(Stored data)
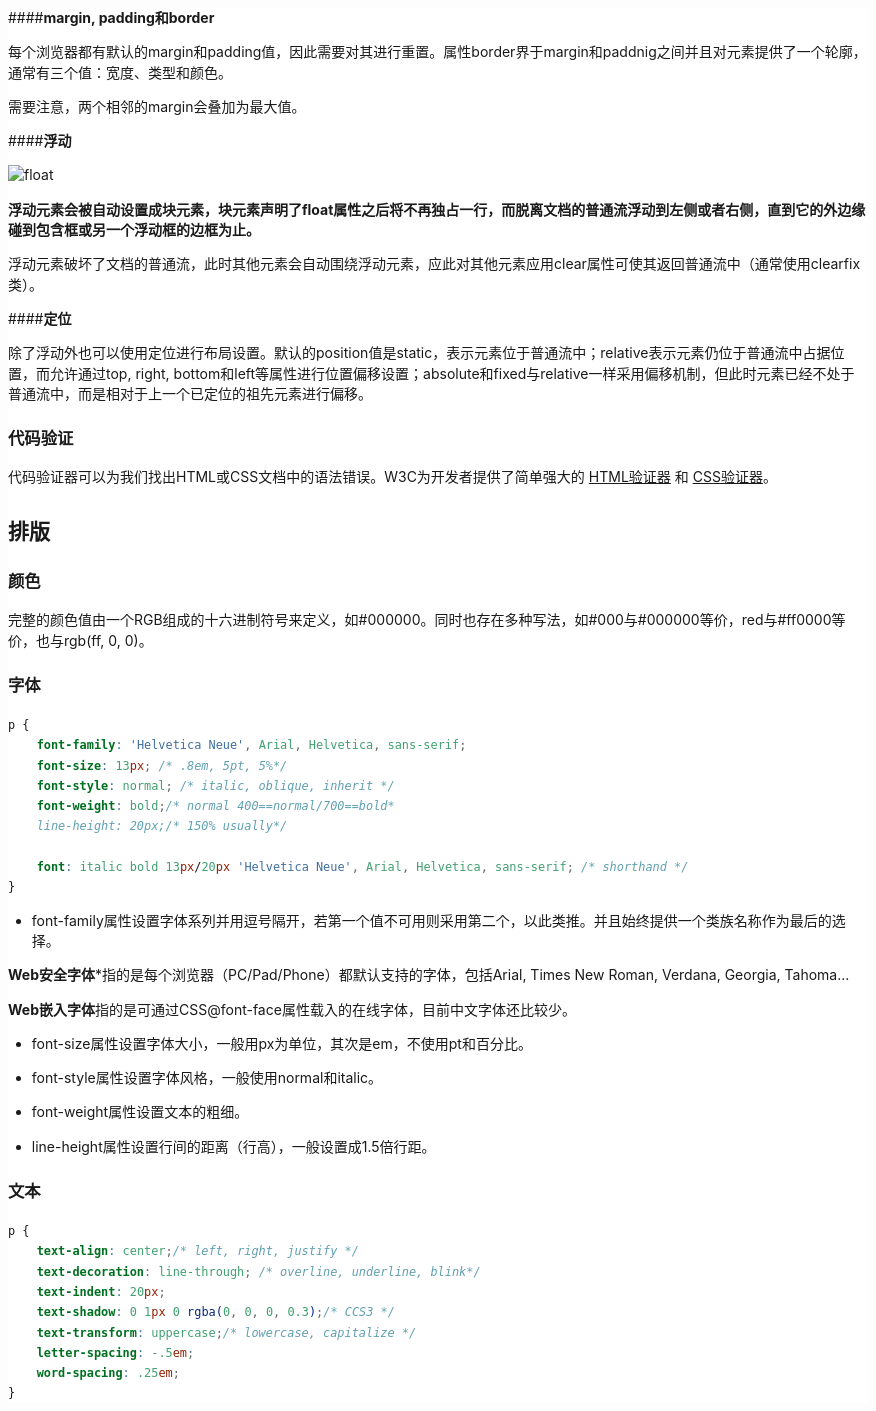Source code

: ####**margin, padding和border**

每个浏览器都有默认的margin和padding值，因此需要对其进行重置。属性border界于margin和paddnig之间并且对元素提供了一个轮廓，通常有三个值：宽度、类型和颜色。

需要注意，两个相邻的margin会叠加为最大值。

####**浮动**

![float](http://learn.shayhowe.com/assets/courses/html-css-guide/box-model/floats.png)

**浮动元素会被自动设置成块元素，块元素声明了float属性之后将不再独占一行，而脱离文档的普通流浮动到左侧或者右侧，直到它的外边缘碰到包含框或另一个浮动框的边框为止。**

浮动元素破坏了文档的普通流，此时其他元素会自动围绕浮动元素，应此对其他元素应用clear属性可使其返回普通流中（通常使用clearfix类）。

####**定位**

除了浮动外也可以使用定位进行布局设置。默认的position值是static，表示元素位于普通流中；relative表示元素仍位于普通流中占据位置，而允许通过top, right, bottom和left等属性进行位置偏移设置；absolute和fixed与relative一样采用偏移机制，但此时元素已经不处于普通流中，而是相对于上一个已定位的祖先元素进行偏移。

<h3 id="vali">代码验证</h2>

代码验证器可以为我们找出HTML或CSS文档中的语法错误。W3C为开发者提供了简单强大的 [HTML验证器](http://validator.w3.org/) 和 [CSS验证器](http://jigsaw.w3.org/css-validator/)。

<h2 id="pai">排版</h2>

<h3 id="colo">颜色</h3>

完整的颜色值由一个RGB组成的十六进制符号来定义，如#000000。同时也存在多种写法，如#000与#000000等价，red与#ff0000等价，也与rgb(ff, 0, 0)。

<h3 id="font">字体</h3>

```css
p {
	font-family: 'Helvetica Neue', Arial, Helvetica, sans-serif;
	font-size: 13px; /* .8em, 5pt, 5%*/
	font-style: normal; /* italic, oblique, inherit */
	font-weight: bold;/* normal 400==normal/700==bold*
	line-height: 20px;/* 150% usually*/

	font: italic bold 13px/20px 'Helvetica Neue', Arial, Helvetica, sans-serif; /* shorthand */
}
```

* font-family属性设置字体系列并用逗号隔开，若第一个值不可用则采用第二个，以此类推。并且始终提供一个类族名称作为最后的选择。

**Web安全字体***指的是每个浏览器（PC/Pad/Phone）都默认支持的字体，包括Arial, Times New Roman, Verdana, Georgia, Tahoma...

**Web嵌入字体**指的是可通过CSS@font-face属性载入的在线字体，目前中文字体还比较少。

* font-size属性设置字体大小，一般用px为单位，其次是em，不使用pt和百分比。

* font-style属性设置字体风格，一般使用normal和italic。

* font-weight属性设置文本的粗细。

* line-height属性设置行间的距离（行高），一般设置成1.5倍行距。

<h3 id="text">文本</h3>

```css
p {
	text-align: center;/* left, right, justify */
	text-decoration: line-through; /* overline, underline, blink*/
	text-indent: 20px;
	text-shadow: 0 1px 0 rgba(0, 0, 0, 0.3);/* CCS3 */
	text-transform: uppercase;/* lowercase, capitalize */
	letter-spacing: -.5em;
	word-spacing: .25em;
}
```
---
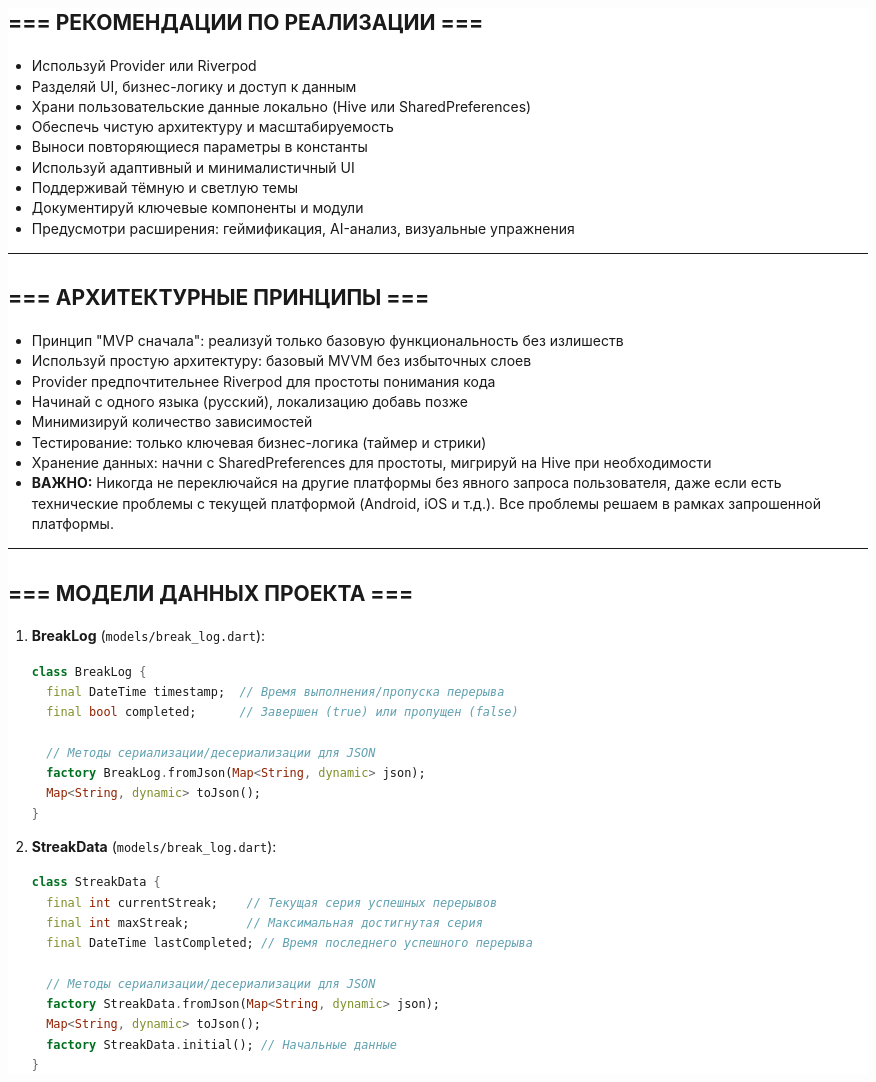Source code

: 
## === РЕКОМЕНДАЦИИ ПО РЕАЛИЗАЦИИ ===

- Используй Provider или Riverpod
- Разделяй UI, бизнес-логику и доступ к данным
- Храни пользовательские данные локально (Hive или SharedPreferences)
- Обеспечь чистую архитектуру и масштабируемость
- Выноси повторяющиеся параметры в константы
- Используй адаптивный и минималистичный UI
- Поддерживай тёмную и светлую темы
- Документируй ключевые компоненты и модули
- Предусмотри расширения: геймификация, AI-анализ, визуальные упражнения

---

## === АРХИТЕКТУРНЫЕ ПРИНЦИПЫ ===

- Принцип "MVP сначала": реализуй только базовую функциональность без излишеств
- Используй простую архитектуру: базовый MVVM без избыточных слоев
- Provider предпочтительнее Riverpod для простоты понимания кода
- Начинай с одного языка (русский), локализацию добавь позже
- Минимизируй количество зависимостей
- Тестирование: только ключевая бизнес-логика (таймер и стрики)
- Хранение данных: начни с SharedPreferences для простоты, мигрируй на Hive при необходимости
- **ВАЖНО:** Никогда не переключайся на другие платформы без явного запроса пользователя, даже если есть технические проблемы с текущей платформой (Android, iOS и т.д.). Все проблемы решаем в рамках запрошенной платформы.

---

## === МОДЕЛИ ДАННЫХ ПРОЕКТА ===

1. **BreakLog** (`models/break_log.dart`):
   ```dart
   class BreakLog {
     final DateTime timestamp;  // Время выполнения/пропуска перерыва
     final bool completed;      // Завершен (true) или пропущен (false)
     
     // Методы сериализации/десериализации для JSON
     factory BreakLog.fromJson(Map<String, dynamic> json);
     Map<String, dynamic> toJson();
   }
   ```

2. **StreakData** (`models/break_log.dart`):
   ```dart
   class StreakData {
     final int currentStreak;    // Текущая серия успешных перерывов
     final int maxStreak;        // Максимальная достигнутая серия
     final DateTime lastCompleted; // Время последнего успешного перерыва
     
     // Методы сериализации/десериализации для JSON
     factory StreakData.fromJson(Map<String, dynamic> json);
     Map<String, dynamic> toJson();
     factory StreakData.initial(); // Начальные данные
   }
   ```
* * *
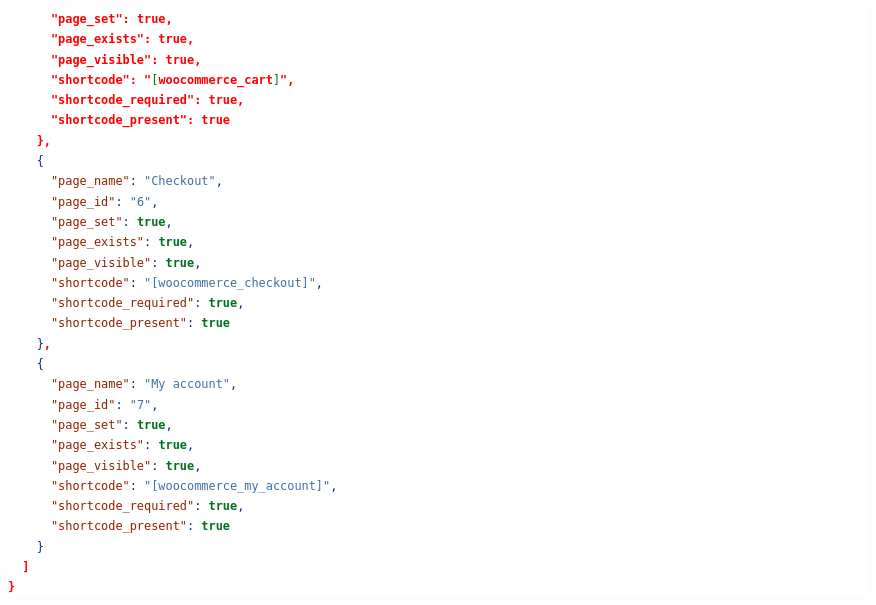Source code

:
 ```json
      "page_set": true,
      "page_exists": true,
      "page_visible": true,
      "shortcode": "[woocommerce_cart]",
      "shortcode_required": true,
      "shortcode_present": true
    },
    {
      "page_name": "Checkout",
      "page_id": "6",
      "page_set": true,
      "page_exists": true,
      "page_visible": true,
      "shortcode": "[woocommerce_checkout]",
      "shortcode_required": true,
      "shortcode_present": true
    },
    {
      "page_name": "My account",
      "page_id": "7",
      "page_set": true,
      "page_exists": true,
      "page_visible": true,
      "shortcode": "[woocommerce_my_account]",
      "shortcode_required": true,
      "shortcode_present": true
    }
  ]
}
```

• _Activity_: Copy all the lines above that hold the string "dynamic".

• _Result of the task_:
     factory BreakLog.fromJson(Map<String, dynamic> json);
     Map<String, dynamic> toJson();
     factory StreakData.fromJson(Map<String, dynamic> json);
     Map<String, dynamic> toJson();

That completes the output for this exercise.